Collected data
------------------------

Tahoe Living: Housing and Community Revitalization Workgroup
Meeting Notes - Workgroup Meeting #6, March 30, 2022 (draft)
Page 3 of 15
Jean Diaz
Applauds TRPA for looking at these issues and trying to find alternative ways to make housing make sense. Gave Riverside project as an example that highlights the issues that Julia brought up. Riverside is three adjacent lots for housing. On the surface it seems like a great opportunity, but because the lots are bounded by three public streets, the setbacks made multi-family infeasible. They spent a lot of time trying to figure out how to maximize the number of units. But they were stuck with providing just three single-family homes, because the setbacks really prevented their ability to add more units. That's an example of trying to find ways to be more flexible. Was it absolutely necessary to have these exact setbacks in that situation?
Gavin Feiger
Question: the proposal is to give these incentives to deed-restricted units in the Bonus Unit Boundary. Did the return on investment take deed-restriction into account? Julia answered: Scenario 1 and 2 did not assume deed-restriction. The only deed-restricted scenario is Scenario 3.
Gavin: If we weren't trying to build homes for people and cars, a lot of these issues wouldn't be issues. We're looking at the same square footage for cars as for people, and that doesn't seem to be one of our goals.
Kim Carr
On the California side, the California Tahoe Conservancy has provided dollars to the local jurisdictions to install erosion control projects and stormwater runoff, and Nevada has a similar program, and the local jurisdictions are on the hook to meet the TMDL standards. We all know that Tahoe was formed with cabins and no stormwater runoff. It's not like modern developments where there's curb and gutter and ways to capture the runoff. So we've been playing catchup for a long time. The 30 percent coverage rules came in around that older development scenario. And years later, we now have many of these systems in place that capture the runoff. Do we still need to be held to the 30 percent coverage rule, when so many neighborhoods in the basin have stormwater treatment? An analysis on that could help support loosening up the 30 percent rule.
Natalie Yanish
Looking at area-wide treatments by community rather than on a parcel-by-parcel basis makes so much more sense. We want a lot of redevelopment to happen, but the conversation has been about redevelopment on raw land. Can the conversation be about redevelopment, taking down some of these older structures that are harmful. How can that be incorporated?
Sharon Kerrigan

------------------------

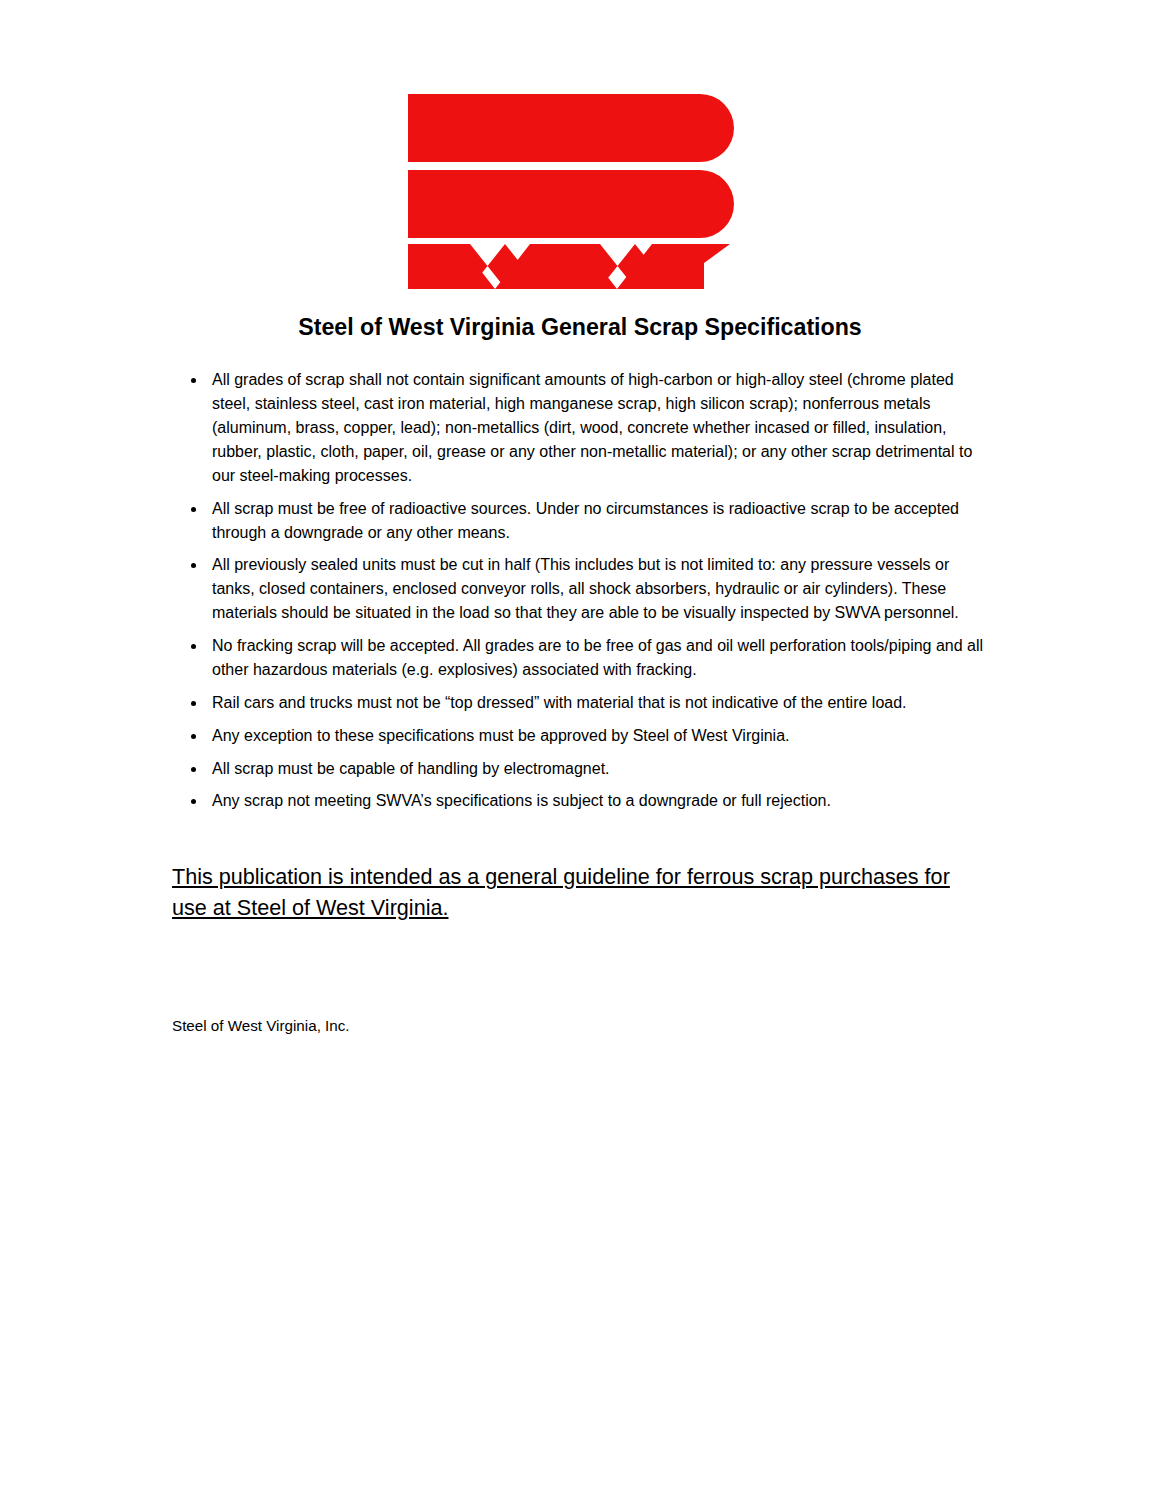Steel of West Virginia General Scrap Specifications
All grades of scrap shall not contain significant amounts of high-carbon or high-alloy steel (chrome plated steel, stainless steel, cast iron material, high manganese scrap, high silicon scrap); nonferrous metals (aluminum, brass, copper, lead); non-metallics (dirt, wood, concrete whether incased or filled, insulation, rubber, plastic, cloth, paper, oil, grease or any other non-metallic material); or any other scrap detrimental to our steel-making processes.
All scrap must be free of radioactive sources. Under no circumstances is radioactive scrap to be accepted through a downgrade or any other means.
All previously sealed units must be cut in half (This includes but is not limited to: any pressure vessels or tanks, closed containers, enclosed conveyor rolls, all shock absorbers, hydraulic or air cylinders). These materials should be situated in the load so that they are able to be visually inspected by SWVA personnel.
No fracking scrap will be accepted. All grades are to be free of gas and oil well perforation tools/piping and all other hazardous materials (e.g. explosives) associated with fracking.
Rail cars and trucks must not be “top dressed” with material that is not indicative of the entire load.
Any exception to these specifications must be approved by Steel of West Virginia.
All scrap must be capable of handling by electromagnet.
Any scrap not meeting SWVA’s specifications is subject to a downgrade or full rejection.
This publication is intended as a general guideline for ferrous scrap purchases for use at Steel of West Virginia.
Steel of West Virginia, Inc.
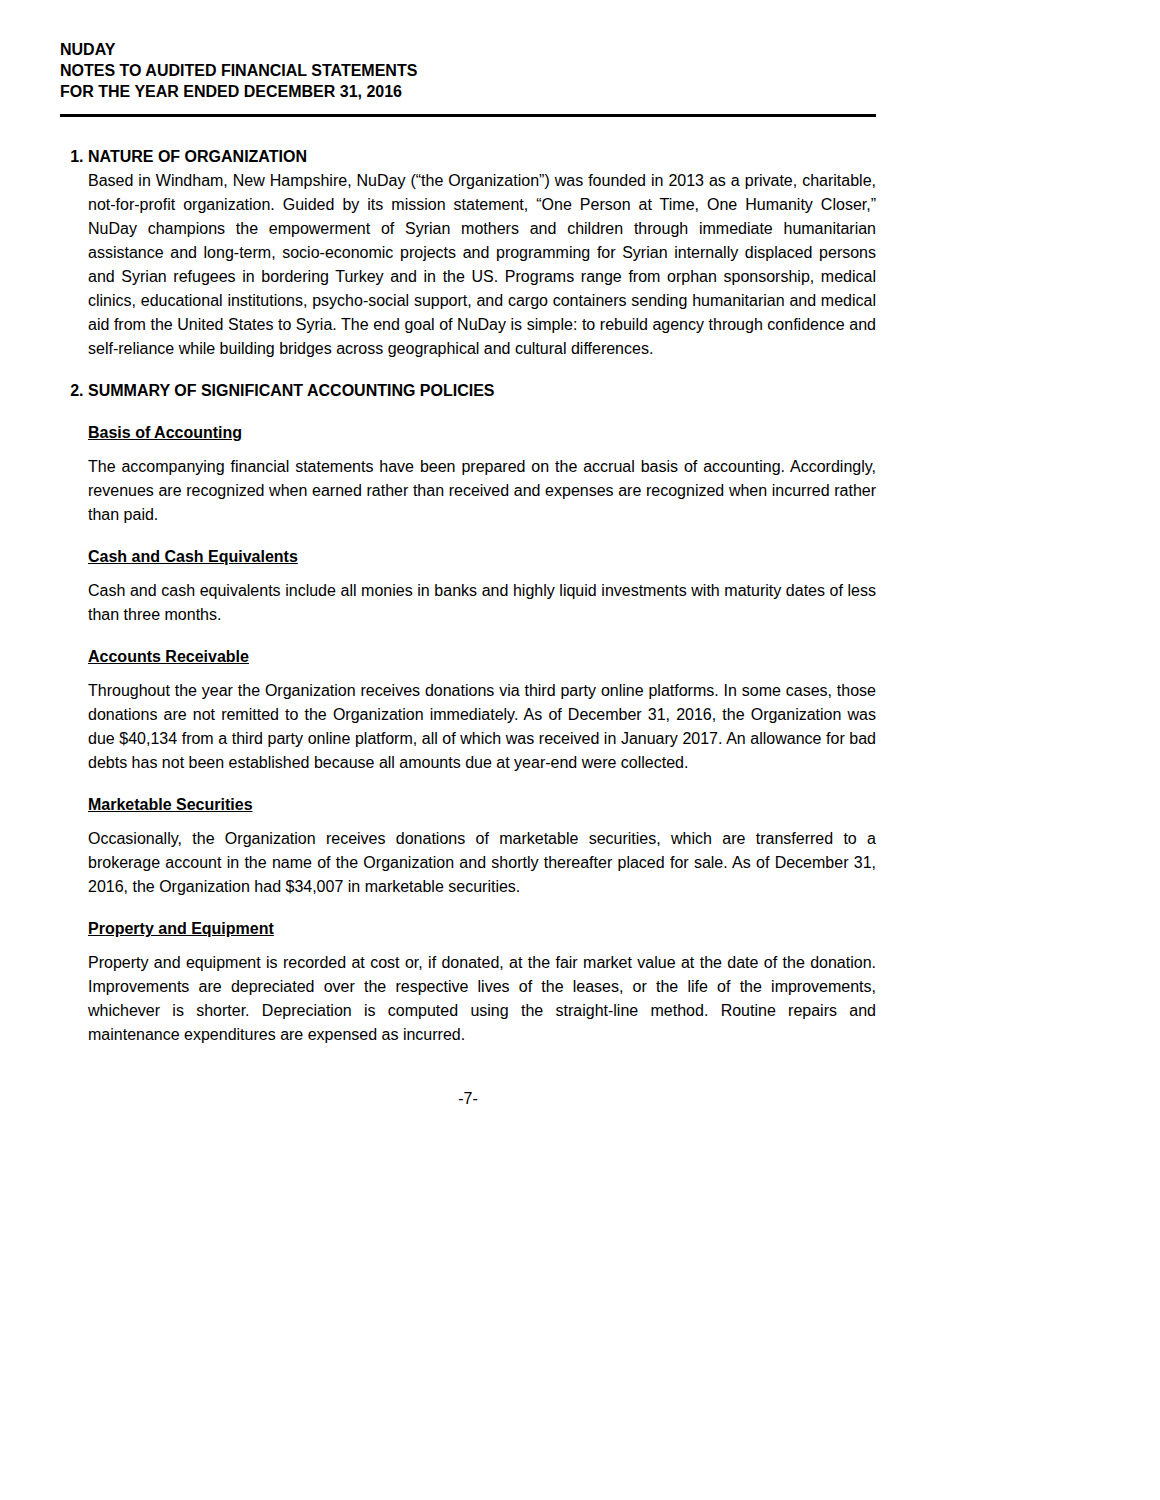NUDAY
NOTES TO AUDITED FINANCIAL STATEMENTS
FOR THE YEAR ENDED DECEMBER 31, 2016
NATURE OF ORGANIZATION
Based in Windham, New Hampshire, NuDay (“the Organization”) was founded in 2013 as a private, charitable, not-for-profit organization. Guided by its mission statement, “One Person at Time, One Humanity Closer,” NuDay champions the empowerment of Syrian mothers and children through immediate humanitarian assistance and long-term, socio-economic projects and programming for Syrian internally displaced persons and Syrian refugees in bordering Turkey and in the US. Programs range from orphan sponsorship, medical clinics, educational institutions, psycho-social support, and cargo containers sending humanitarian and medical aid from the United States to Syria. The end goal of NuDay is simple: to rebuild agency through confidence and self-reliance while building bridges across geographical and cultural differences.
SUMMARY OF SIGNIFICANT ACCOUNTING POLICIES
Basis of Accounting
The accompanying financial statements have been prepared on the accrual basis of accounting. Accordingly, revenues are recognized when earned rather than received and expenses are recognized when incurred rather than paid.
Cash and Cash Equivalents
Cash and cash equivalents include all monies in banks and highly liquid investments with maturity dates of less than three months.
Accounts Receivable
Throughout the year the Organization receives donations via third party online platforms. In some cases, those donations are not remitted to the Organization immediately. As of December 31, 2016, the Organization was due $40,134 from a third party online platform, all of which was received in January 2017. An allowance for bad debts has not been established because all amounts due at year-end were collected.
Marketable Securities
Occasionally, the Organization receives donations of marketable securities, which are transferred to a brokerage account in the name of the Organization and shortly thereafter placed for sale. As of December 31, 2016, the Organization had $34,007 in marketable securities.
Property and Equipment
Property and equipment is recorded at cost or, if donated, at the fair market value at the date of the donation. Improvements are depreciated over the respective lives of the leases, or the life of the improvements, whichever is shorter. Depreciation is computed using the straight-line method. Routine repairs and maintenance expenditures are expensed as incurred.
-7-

------------------------

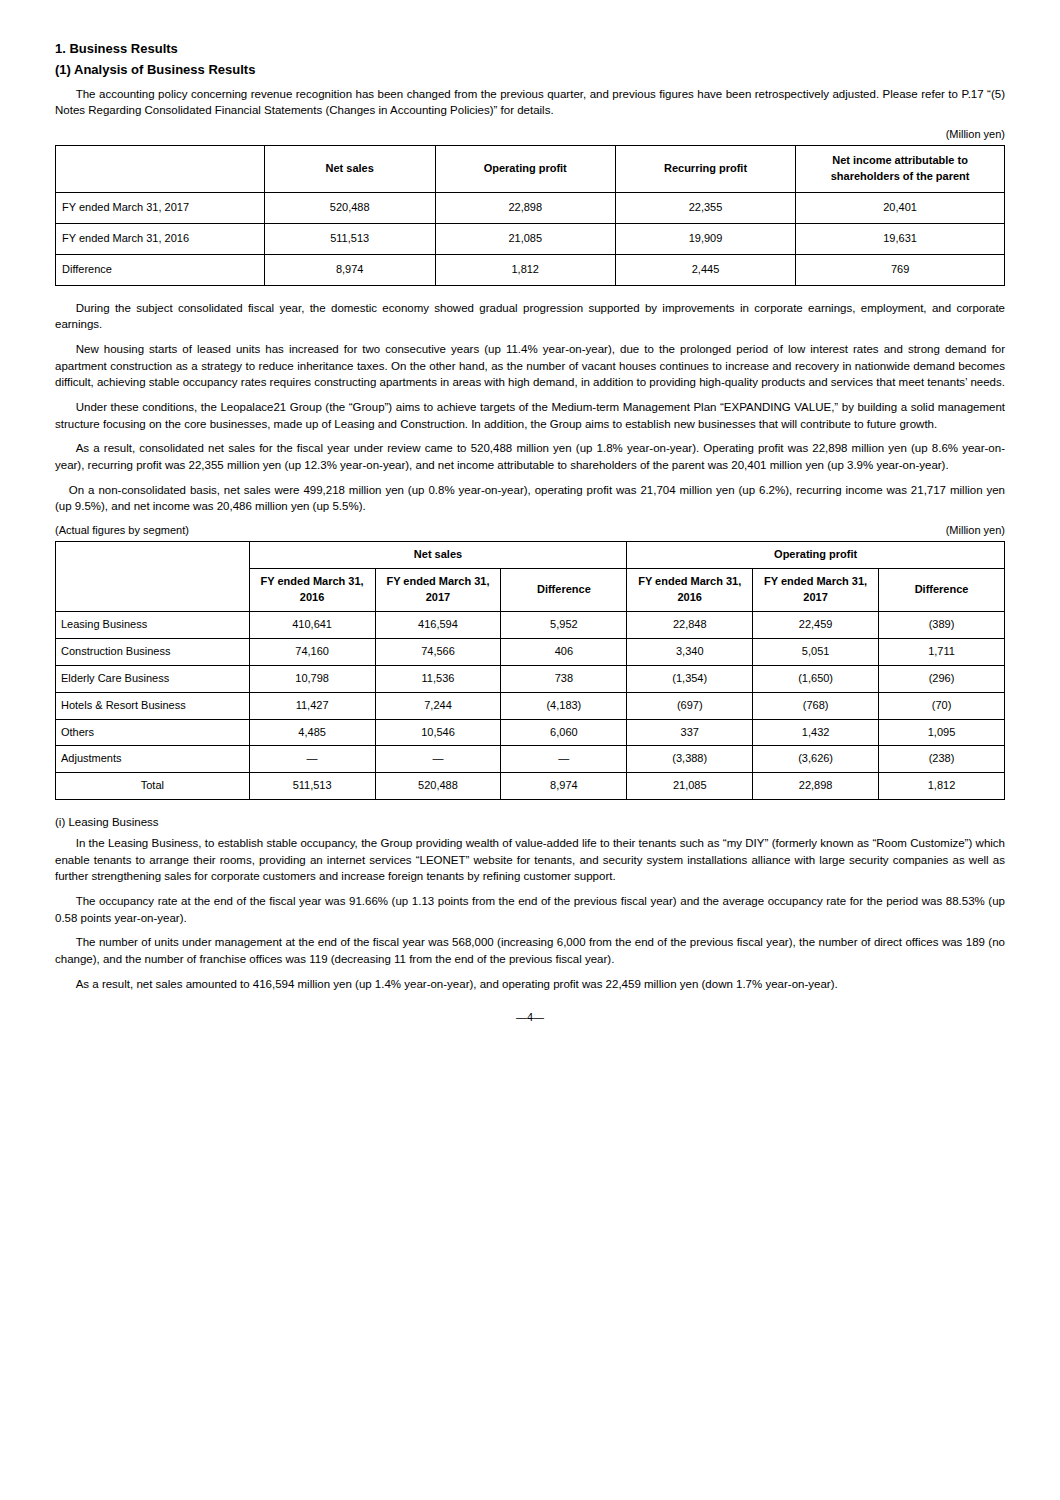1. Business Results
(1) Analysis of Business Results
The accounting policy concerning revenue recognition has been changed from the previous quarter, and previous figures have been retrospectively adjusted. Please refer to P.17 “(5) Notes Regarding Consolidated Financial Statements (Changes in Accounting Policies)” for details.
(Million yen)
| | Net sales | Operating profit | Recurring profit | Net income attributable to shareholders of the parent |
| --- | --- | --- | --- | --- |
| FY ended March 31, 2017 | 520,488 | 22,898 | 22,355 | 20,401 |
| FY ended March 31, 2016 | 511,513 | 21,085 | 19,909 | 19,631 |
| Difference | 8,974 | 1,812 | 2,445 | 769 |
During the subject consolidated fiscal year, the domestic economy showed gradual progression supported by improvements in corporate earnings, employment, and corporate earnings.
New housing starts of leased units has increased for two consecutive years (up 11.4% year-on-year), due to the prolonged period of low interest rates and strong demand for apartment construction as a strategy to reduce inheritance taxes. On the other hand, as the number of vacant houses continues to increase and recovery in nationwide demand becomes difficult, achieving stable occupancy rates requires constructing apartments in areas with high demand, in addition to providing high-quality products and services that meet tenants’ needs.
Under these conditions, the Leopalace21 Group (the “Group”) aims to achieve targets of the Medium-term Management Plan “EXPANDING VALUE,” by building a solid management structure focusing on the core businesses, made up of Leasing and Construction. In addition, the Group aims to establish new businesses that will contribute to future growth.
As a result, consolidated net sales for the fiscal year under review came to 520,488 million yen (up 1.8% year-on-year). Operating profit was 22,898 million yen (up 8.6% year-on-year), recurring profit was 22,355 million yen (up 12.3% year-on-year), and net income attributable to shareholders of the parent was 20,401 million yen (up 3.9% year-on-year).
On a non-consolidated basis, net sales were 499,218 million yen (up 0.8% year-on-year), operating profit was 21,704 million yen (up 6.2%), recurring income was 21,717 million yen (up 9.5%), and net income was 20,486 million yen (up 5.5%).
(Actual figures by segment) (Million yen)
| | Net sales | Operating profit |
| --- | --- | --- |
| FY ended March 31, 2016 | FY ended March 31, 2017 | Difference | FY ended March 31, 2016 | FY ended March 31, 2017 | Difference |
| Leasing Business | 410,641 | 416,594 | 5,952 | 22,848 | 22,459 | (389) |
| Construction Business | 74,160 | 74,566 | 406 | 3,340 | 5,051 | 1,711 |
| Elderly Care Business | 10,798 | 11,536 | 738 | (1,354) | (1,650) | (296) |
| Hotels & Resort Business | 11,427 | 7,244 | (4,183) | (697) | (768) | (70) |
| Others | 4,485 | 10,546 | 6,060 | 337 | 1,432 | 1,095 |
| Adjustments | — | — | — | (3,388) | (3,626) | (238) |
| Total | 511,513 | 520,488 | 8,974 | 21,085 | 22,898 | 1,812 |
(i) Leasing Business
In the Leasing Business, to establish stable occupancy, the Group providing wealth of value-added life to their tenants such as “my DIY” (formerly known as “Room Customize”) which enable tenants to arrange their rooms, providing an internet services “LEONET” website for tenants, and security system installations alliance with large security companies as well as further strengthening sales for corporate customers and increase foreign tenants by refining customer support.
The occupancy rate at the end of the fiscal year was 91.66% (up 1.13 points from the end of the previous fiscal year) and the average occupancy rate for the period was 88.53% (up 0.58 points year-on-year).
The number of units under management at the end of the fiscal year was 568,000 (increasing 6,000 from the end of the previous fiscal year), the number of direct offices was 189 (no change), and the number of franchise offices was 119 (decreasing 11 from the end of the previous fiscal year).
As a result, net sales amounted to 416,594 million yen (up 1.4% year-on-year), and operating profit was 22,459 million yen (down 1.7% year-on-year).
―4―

------------------------

◆ **What is expected**
List all lines above in which the string "March" appears.

◆ **Reply to the exercise**
Meeting Notes - Workgroup Meeting #6, March 30, 2022 (draft)
| FY ended March 31, 2017 | 520,488 | 22,898 | 22,355 | 20,401 |
| FY ended March 31, 2016 | 511,513 | 21,085 | 19,909 | 19,631 |
| FY ended March 31, 2016 | FY ended March 31, 2017 | Difference | FY ended March 31, 2016 | FY ended March 31, 2017 | Difference |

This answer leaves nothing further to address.